L’idée fait polémique et soulève de sérieuses questions morales. Selon plusieurs médias, l’administration de Donald Trump étudie la possibilité de transférer plus de 1 000 Afghans, anciens collaborateurs des forces américaines, vers la République démocratique du Congo (RDC), après avoir fermé la porte à leur accueil sur le sol américain.
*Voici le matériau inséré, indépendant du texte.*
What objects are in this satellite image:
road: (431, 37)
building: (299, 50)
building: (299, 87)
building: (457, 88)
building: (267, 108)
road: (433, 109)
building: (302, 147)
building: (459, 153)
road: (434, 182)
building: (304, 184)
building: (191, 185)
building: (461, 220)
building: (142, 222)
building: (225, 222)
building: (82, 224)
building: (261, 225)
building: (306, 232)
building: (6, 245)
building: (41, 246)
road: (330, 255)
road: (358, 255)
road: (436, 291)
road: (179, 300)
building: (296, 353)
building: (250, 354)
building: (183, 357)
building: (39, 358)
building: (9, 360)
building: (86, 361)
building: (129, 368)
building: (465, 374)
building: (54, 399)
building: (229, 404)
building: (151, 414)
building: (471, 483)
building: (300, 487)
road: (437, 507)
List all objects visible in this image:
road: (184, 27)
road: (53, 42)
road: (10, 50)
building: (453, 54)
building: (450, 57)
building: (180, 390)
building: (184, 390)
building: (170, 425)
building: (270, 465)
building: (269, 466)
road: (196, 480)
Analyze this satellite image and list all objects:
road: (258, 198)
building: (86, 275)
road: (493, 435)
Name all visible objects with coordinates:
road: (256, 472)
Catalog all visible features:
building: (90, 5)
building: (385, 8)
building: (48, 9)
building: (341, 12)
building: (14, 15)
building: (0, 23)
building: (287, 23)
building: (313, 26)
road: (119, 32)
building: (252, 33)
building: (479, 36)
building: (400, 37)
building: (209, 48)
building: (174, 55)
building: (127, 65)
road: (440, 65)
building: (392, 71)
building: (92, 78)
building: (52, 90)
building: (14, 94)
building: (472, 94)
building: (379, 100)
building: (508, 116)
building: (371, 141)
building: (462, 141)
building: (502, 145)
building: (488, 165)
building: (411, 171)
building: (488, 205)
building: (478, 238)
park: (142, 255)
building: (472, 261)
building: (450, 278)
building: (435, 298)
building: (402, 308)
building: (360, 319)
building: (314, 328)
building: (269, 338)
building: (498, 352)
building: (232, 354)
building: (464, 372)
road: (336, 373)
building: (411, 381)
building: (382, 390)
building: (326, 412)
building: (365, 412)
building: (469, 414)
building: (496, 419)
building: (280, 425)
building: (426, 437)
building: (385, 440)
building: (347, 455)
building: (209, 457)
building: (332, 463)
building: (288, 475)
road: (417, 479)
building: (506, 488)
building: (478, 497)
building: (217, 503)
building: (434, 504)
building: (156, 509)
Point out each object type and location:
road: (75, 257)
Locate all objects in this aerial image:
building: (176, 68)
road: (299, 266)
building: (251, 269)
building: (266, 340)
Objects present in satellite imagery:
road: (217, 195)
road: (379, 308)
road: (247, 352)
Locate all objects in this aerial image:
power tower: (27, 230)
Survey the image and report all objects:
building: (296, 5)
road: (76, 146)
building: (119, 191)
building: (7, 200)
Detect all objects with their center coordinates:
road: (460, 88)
Ces hommes, femmes et enfants, dont plus de 400 mineurs, vivent depuis près d’un an dans une situation précaire au Qatar, dans l’attente d’une réinstallation qui leur avait été promise après le retrait chaotique des troupes américaines d’Afghanistan en 2021. Beaucoup sont d’anciens interprètes ou proches de militaires américains, aujourd’hui exposés à de graves représailles en cas de retour dans leur pays.
La décision de Washington de suspendre leur admission, tout en explorant leur relocalisation vers un pays tiers comme la RDC, ressemble à un désengagement brutal. Officiellement, il s’agit de leur offrir une « nouvelle vie en sécurité ». Mais dans les faits, cette option apparaît comme une externalisation pure et simple d’une responsabilité politique et morale.
Car la République démocratique du Congo n’est pas un havre de stabilité. Le pays fait déjà face à l’une des crises humanitaires les plus graves au monde, avec des millions de déplacés internes selon le Haut-Commissariat des Nations Unies pour les réfugiés, y transférer des populations vulnérables, sans garantie claire d’intégration ni de sécurité durable, revient à déplacer le problème plutôt qu’à le résoudre.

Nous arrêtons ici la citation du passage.